Bryant swept all five NCAA All-America honors after her standout performances at the championships in Fort Worth. This moved her count to 10 All-America honors on the year after taking home five honors in the regular season, making her the first LSU gymnast to record All-America honors on every event and the all-around in both the regular season and the postseason, and just the second to claim honors on every event in the postseason. Bryant’s exceptional 2024 season boosts her career All-America total to 27 (14 regular season, 13 postseason), the most by any LSU gymnast in school history.
 
She also holds the program record for perfect 10.0 scores with 18, as well as having earned the highest all-around score (39.925) in LSU history.
 
“I wanted to do everything possible to get this team to where it deserves to be,” Bryant said. “This program deserves everything. That was my main goal. I wouldn’t have been able to do any of this without my teammates and coaches. We all work so hard as a team; we all supported each other. It means so much.”
 
Bryant is the fourth LSU gymnast to be recognized with the Corbett Award. She joins Jackson, who earned the honor in 2010, as well as Sarah Finnegan (2019) and Ashleigh Gnat (2017), who is now an assistant coach for the Tigers.
 
“[The Corbett Award] is such an honor, I’ve looked up to those girls for so long,” Bryant said. “I watched them on tv. To follow in their footsteps is an honor. To accomplish what my idols accomplished feels amazing. Seeing their success is why I came to LSU. It’s an honor to continue that.”
 
Bryant also earned the 2024 AAI Award, recognized as the Heisman Trophy for women’s gymnastics; SEC Gymnast of the Year; and the Honda Award for gymnastics. The Honda Award makes her a finalist for the Collegiate Woman Athlete of the Year honor along with the Honda Award winners from 11 other sports.
 
“She’s a generational talent, and a generational person,” said LSU head coach Jay Clark. “The excellence she shows on the floor, she also shows in every other aspect of her life.
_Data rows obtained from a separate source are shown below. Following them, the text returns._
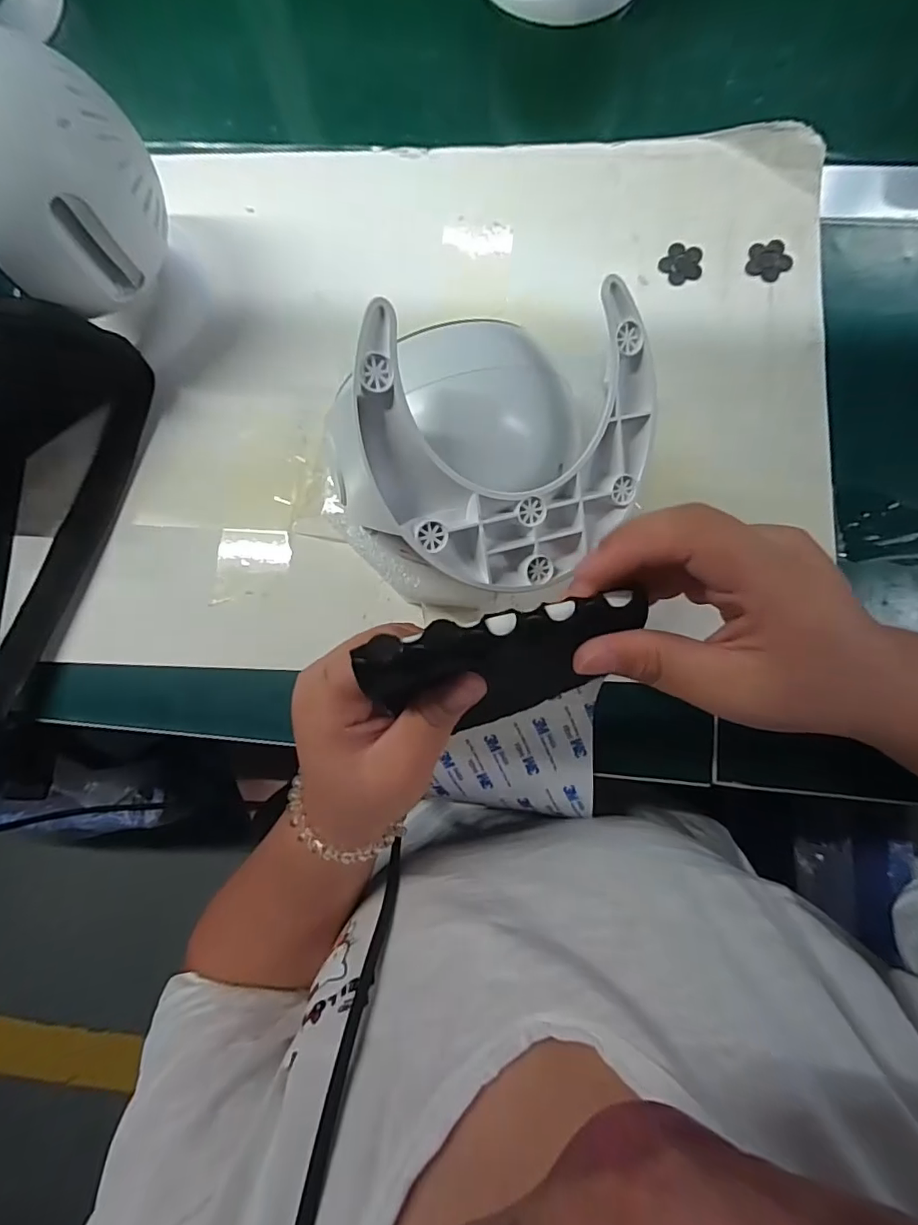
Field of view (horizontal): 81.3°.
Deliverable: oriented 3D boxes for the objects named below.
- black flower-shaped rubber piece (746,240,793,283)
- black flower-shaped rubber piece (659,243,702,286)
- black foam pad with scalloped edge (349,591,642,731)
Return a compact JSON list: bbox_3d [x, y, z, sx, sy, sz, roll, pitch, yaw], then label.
[{"bbox_3d":[0.191,-0.218,0.330,0.026,0.004,0.025,0,82,4],"label":"black flower-shaped rubber piece"},{"bbox_3d":[0.140,-0.220,0.335,0.026,0.004,0.025,0,82,4],"label":"black flower-shaped rubber piece"},{"bbox_3d":[0.017,0.025,0.207,0.096,0.075,0.013,-13,59,-2],"label":"black foam pad with scalloped edge"}]

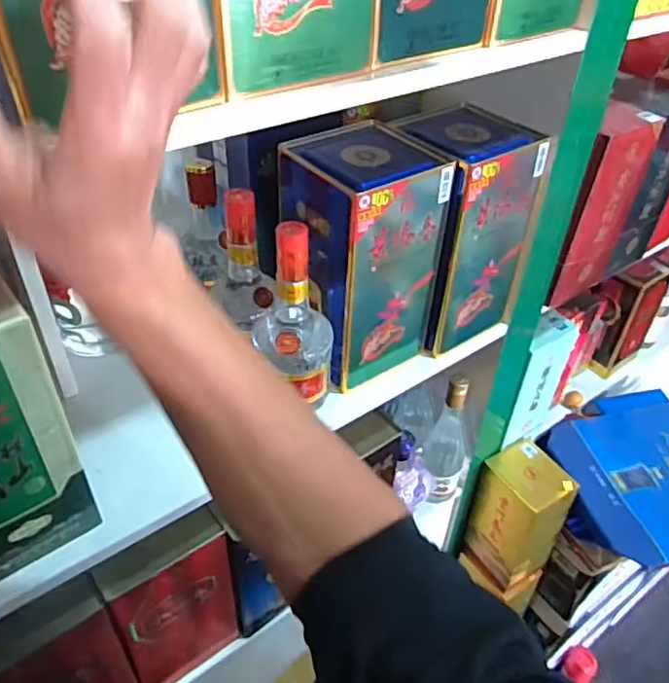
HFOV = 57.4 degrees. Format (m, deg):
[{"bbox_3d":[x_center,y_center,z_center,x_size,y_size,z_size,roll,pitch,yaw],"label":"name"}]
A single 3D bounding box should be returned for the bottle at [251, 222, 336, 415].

It’s impossible to quantify that. She is the rock that everything else was built around. And she understood that everything she accomplished wouldn’t have happened without the team.”
 
While she has already completed her undergraduate degree in sports administration, she thrilled LSU gymnastics fans with her April announcement that she will return to the Tiger team for her final year of eligibility while pursuing her master’s degree.
 
“After talking with my family, my coaches and my teammates, it was just a really good opportunity,” Bryant said. “I love gymnastics. It’s been a part of my life for so long, and I don’t think I was really ready for it to end.”